Zur Verhängung von Ordnungshaft nach Verstoß gegen eine Gewaltschutzanordnung

Hanseatisches Oberlandesgericht in Bremen, Beschluss vom 12.06.2017 – 5 UF 14/17

Es begegnet keinen Bedenken, wenn das Familiengericht – bei fehlenden Anhaltspunkten für eine vom Schuldner darzulegende und zu beweisende Schuldunfähigkeit – im Rahmen des ihm eingeräumten Ermessens bei Anordnung einer Ordnungshaft von 40 Tagen wegen zweier Verstöße gegen eine Gewaltschutzanordnung u.a. auf Unterschiede in Alter und körperlicher Verfassung der Beteiligten sowie die aus anderen Verfahren bekannte Neigung des Antragsgegners abstellt, schwächeren Personen gegenüber bedrohlich aufzutreten, um vermeintliche Ansprüche durchzusetzen.

(Leitsatz des Gerichts)

Tenor

Die sofortige Beschwerde des Antragsgegners gegen den Beschluss des Amtsgerichts – Familiengericht – Bremen vom 23.11.2016 wird zurückgewiesen.

Die Kosten des Beschwerdeverfahrens trägt der Antragsgegner.

Der Verfahrenswert des Beschwerdeverfahrens wird auf € 1.000 festgesetzt.

Gründe
I.

1
Der Antragsgegner wendet sich mit seiner sofortigen Beschwerde vom 6.12.2016 gegen die mit dem ihm am 25.11.2016 zugestellten Beschluss des Familiengerichts vom 23.11.2016, auf dessen Inhalt Bezug genommen wird, erfolgte Festsetzung einer Ordnungshaft von 40 Tagen wegen zweier – Anfang Februar 2016 und am 10.5.2016 begangener – Verstöße gegen vom Familiengericht auf Antrag der Antragstellerin mit Beschluss vom 15.12.2015 im Wege einstweiliger Anordnung getroffene, bis zum 15.5.2016 befristete Unterlassungsanordnungen nach § 1 Gewaltschutzgesetz.
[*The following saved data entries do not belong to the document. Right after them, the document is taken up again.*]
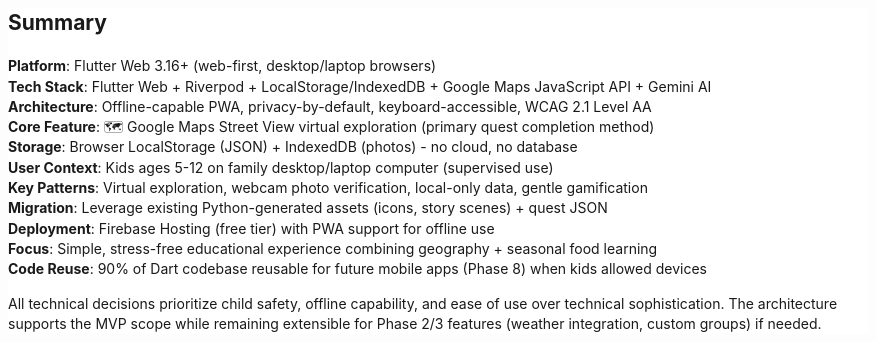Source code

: ## Summary

**Platform**: Flutter Web 3.16+ (web-first, desktop/laptop browsers)  
**Tech Stack**: Flutter Web + Riverpod + LocalStorage/IndexedDB + Google Maps JavaScript API + Gemini AI  
**Architecture**: Offline-capable PWA, privacy-by-default, keyboard-accessible, WCAG 2.1 Level AA  
**Core Feature**: 🗺️ Google Maps Street View virtual exploration (primary quest completion method)  
**Storage**: Browser LocalStorage (JSON) + IndexedDB (photos) - no cloud, no database  
**User Context**: Kids ages 5-12 on family desktop/laptop computer (supervised use)  
**Key Patterns**: Virtual exploration, webcam photo verification, local-only data, gentle gamification  
**Migration**: Leverage existing Python-generated assets (icons, story scenes) + quest JSON  
**Deployment**: Firebase Hosting (free tier) with PWA support for offline use  
**Focus**: Simple, stress-free educational experience combining geography + seasonal food learning  
**Code Reuse**: 90% of Dart codebase reusable for future mobile apps (Phase 8) when kids allowed devices

All technical decisions prioritize child safety, offline capability, and ease of use over technical sophistication. The architecture supports the MVP scope while remaining extensible for Phase 2/3 features (weather integration, custom groups) if needed.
Zur Begründung seines Rechtsmittels macht er im Wesentlichen geltend, mit der Frage seiner Schuldfähigkeit zum Zeitpunkt der Verstöße gegen die Gewaltschutzanordnung habe sich das Familiengericht trotz Kenntnis seines Suchtproblems und bestehender rechtlicher Betreuung nicht auseinandergesetzt. Hätte es dies getan, hätten sich durchgreifende Zweifel an der Schuldfähigkeit ergeben. Ergänzend nimmt der Antragsgegner Bezug auf ein im Ermittlungsverfahren 211 Js 14526/16 von der Staatsanwaltschaft Bremen eingeholtes psychiatrisch-psychologisches Gutachten vom 8.11.2016.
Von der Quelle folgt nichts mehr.